Twist Nightclub's Thursday Parties Still Sizzle on Washington Ave
Every Thursday, Twist Nightclub pulls a cross-section of Miami Beach that you won't find anywhere else on the strip. We went to see what keeps people coming back when the city's nightlife has gotten so fractured and expensive.
Nightlife
Every Thursday, Twist Nightclub pulls a cross-section of Miami Beach that you won't find anywhere else on the strip. We went to see what keeps people coming back when the city's nightlife has gotten so fractured and expensive.
The line outside Twist Nightclub on a Thursday night wraps around the corner of Washington Avenue, and nobody's checking their phones. That's the first thing you notice—actual human conversation, actual eye contact, actual people who showed up to be around other people instead of to be seen. It's a small thing, maybe, but on Miami Beach in 2025, it feels like an anomaly.
I showed up at midnight on a recent Thursday, which is early by nightclub standards. The ground floor was already dense with bodies—the kind of crowd that moves like it has somewhere to be, but isn't in a rush to get there. The music was loud enough that you had to lean in to talk, but not so loud that you felt obligated to stop trying. The DJ was playing a mix of house and pop that seemed designed to include rather than exclude; I heard everything from early 2000s Britney to current production that I didn't recognize but immediately wanted to hear again.
The drink special was straightforward: well drinks at four dollars before 1 a.m. In a neighborhood where a mediocre cocktail runs twelve or thirteen dollars, that math is impossible to ignore. But the real economy here isn't about getting drunk cheap—it's about the kind of night where you can actually afford to stay out for hours without mentally calculating your bar tab. People linger. They order another round. They dance for a while, grab a drink, talk to someone new, dance again. The night has rhythm instead of panic.
The crowd itself deserves its own paragraph. On Thursday nights, Twist draws a genuinely mixed group—a lot of guys, sure, but also women, trans folks, and people who probably don't organize their social life around gay venues but ended up here anyway because a friend said it would be good. There's an age range too. I watched a guy who looked to be in his sixties dancing near the bar alongside kids who couldn't have been out of their twenties. Nobody was pretending to be younger or older or cooler than they actually were, which is its own kind of freedom.

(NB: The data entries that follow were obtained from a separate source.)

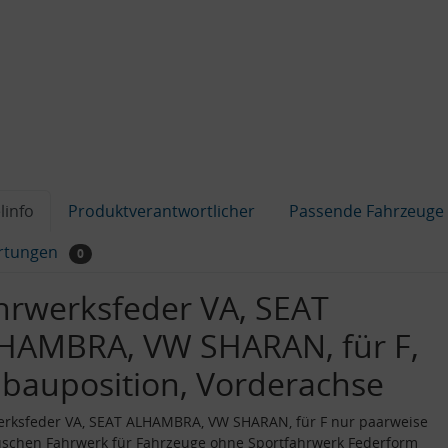
linfo
Produktverantwortlicher
Passende Fahrzeuge
rtungen
0
hrwerksfeder VA, SEAT
HAMBRA, VW SHARAN, für F,
nbauposition, Vorderachse
erksfeder VA, SEAT ALHAMBRA, VW SHARAN, für F nur paarweise
schen Fahrwerk für Fahrzeuge ohne Sportfahrwerk Federform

Compare that to the vibe at Stonewall Inn Miami, which sits a few blocks away on Ocean Drive. Stonewall is slicker, more designed, more aware of itself as a destination. The lighting is better. The sound system is probably better. The cocktails are more thoughtful. But there's a performance element to Stonewall that isn't present at Twist—you're aware, at Stonewall, that you're in a gay bar, which is fine and sometimes exactly what you want. At Twist on a Thursday, you're just in a bar where gay people happen to be, which is a different proposition entirely.
The dance floor at Twist is smaller than you'd think for a venue that draws this many people. That compression matters. You're not lost in a sea of bodies; you're packed into an actual space with actual strangers. The DJ booth is positioned so you can see the person working, which sounds like a minor detail until you realize how many clubs have hidden their DJs away like they're ashamed of them. Here, the DJ is part of the show, and people respond to that—requests get shouted, the DJ waves back, there's a conversation happening through the music.
The bathrooms are clean, which I'm mentioning because it's not guaranteed in this neighborhood. The bartenders know names. The security staff isn't performing aggression. These are small things that add up to the kind of place where you feel like you can actually have a night instead of just enduring one.
I talked to a few people between songs. One guy had been coming to Thursday nights at Twist for three years. He said that other venues on Washington have gotten "corporate," which was his word—meaning expensive, meaning curated, meaning designed for Instagram instead of for actual enjoyment. Another woman said she liked that Twist wasn't trying to be something it wasn't. "It's just a bar," she said. "A really good bar, but just a bar." That's the compliment that matters.
The music shifted around 1 a.m., getting slightly deeper and more insistent, but never losing that inclusive quality. The crowd danced or talked or drank or stood at the bar watching, and nobody seemed concerned about which category they fell into. There was no hierarchy of cool operating. The people who were dressed up were there alongside people in t-shirts and jeans. The Instagram-ready people were outnumbered by the just-here-to-have-a-good-time people, which is how it should be.
By 2 a.m., the place had reached its actual capacity, but it didn't feel overcrowded—it felt full, which is different. The air was thick and warm and smelled like sweat and cologne and spilled drinks, which is exactly what a nightclub should smell like. The music was still driving forward, and the dance floor was still moving, and people were still arriving because word had clearly gotten out that this was the place to be on a Thursday.
If you're looking for a night that feels like an actual community rather than a transaction, Thursday at Twist is still delivering something real. It's not trendy. It's not trying to be anything other than what it is. In a city that's increasingly designed for people with money to feel special, that's become the most radical thing a bar can offer.